_Check your understanding_
1. Name every court case that the summary judgment passage cites, using the name that the passage gives each one.
2. Carry the summary judgment passage forward, picking up after its final sentence.

Rather, the non-moving party must “set forth specific facts showing the existence of a ‘genuine' issue concerning every essential component of its case.” Morris v. Covan World Wide Moving, Inc., 144 F.3d 377, 380 (5th Cir. 1998). And “[o]nly disputes over facts that might affect the outcome of the suit under the governing law will properly preclude the entry of summary judgment.” Pioneer Expl., 767 F.3d at 511 (internal quotation marks and footnote omitted).

“After the nonmovant has been given an opportunity to raise a genuine factual issue, if no reasonable juror could find for the nonmovant, summary judgment will be granted.” DIRECTV, Inc. v. Minor, 420 F.3d 546, 549 (5th Cir. 2005) (footnote and internal quotation marks omitted).

The Court will not assume “in the absence of any proof ... that the nonmoving party could or would prove the necessary facts” and will grant summary judgment “in any case where critical evidence is so weak or tenuous on an essential fact that it could not support a judgment in favor of the nonmovant.” Little, 37 F.3d at 1075. “Rule 56 does not impose upon the district court a duty to sift through the record in search of evidence to support a party's opposition to summary judgment, ” and “[a] failure on the part of the nonmoving party to offer proof concerning an essential element of its case necessarily renders all other facts immaterial and mandates a finding that no genuine issue of fact exists.” Adams v. Travelers Indem. Co. of Conn., 465 F.3d 156, 164 (5th Cir. 2006) (internal quotation marks omitted).

_Data below_
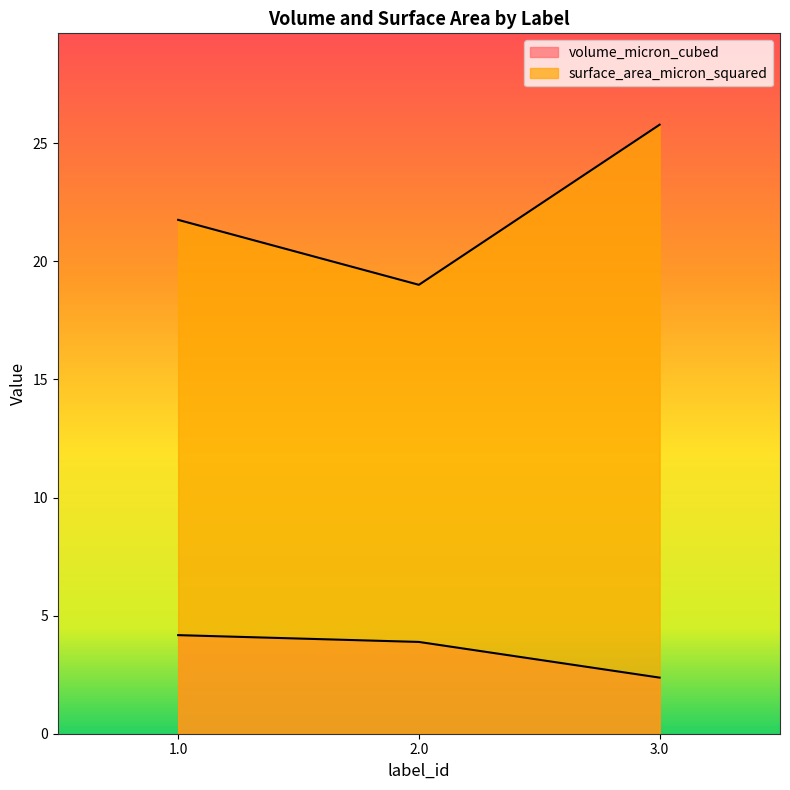

True or false: surface_area_micron_squared has a value of 25.8 at 3.0.

True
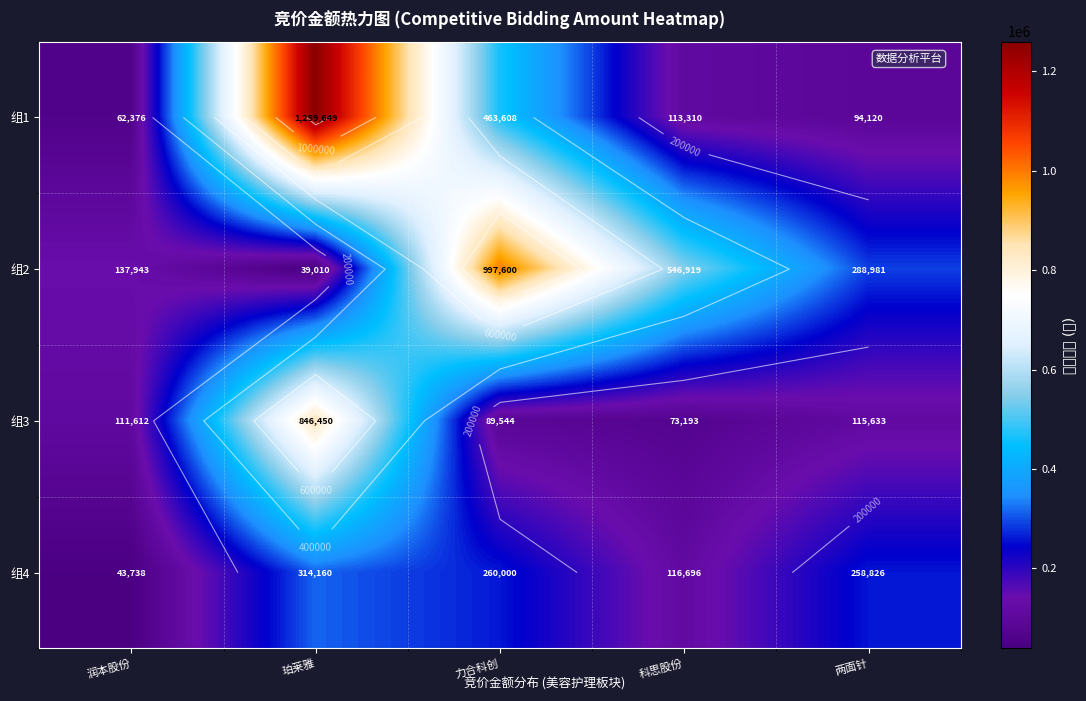

What is the highest value of the 组1 series?

1259649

_Answers to the problems_
1.
Morris v. Covan World Wide Moving, Inc.
Pioneer Expl.
DIRECTV, Inc. v. Minor
Little
Adams v. Travelers Indem. Co. of Conn.

2.
If, on the other hand, “the movant bears the burden of proof on an issue, either because he is the plaintiff or as a defendant he is asserting an affirmative defense, he must establish beyond peradventure all of the essential elements of the claim or defense to warrant judgment in his favor.” Fontenot v. Upjohn Co., 780 F.2d 1190, 1194 (5th Cir. 1986). The “beyond peradventure” standard imposes a “heavy” burden. Cont'l Cas. Co. v. St. Paul Fire & Marine Ins. Co., No. 3:04-cv-1866-D, 2007 WL 2403656, at *10 (N.D. Tex. Aug. 23, 2007). The moving party must demonstrate that there are no genuine and material fact disputes and that the party is entitled to summary judgment as a matter of law. See, e.g., Martin v. Alamo Cmty. Coll. Dist., 353 F.3d 409, 412 (5th Cir. 2003). On such a motion, the Court will, again, “draw all reasonable inferences in favor of the non-moving party.” Chaplin v. Nations Credit Corp., 307 F.3d 368, 372 (5th Cir. 2002).

Analysis

I. Wells Fargo's judicial foreclosure claim

Wells Fargo asks the Court to grant summary judgment on its claim for judicial foreclosure. Texas courts require a party pursuing judicial foreclosure to demonstrate that: (1) a debt exists; (2) the debt is secured by a lien; (3) the borrower is in default under the note and security instrument; and (4) the borrower received notice of default and acceleration. See Singleton v. U.S. Bank Nat'l Ass'n, No. 4:15-cv-100-A, 2016 WL 1611378, at *7 (N.D. Tex. April 20, 2016).

The summary judgment evidence shows beyond peradventure that Wells Fargo has met every essential element. First, there is no dispute that a debt exists. See Dkt. No. 29-1 at 6-9. Both parties agree that, despite the 2006 lien being invalid, the 2006 loan is still in force. See Dkt. No. 28 at 5; Dkt. No. 32 at 5.

Second, the February 27, 2017 judgment is evidence that part of the debt owed is secured by a lien. The judgment stated that Wells Fargo was entitled to an equitable lien against the Property in the amount of $248,951.94, plus interest at the rate of 6% per annum from September 6, 2006, through foreclosure. See Dkt. No. 29-1, Ex. B.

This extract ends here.